EXERCISES —
1. In the forum thread on the cylinder equation below, do these statements agree with the text? (a) The question requires c not to be zero. (b) The reply treats f(x,y)=0 as the cross-section of the cylinder by the plane x=0. (c) The reply says cross-sections at other values of z are centered on a line in the direction of the vector (a,b,c). Answer yes or no for each, and quote the deciding words of the text.
2. In the forum thread on the cylinder equation below, which plane does the reply say cuts the cylinder in the curve f(x,y)=0?
3. Carry on the forum thread on the cylinder equation below, starting after its last sentence.

── EXCERPT ──

# Multivariable calculus cylinder equation

• August 27th 2009, 12:58 PM
rida426
Multivariable calculus cylinder equation
It is as I know the defination of cylinder..

Q:Find the equation of cylinder if the curve is f(x , y) =0 and
n=<a,b,c> and c not equal to zero.

Thanks !!
• August 28th 2009, 07:41 AM
Opalg
Quote:

Originally Posted by rida426
It is as I know the defination of cylinder..

Q:Find the equation of cylinder if the curve is f(x , y) =0 and
n=<a,b,c> and c not equal to zero.

If I understand it right, the equation f(x,y)=0 represents the cross-section of the cylinder by the plane z=0. Think of that as being some sort of curve (maybe a circle) centred at the origin. Then the cross-section of the cylinder for other values of z ought to look like the same curve, but centred at a point on the line in the direction of the vector (a,b,c).

───
── DATASET EXCERPT ──

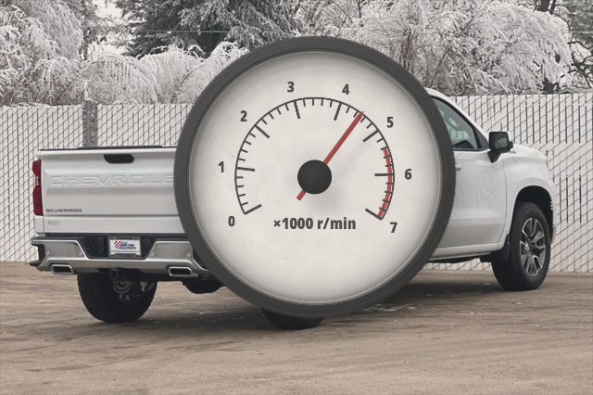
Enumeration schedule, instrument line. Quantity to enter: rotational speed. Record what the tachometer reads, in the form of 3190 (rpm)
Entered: 4500 (rpm)
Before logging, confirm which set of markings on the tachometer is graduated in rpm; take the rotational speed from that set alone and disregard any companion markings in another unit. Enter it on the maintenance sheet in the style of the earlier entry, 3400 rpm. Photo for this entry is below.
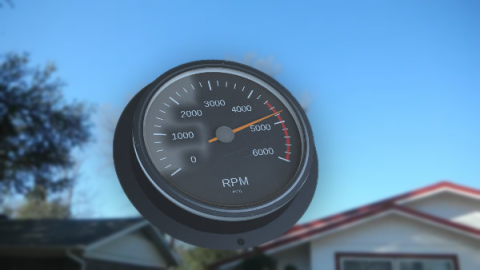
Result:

───

ANSWER SET —
1.
(a) Yes: "c not equal to zero"
(b) No: "the cross-section of the cylinder by the plane z=0"
(c) Yes: "centred at a point on the line in the direction of the vector (a,b,c)"

2. The plane z=0.

3.
The point on this line having its third coordinate equal to z is $\left(\tfrac acz,\tfrac bcz,z\right)$. That makes me think that the equation of the cylinder should be $f\!\left(x-\tfrac acz, y-\tfrac bcz\right)=0$. But I don't know how to give a convincing explanation of that.
• September 3rd 2009, 03:21 PM
rida426
how the point on the line that is parallel to z-axis is (a/cz,b/cz,z) ??

check me if at any point I am wrong:

n=<a,b,c>

line equation: r=r+tv;

r=<x0+y0+z0> + t<a,b,c>

z=z0, (not a fixed value i.e whole z-axis upward)

line: x=x0+at , y=y0+bt, z=z0+ct.

=> x0=x-at, y0=y-bt, z0=z-ct ;

t=(z-z0)/c put it in x0 and y0 equations

x0=x- a(z-z0)/c, y0=y- b(z-z0)/c

???

I am not going to the right direction I think .......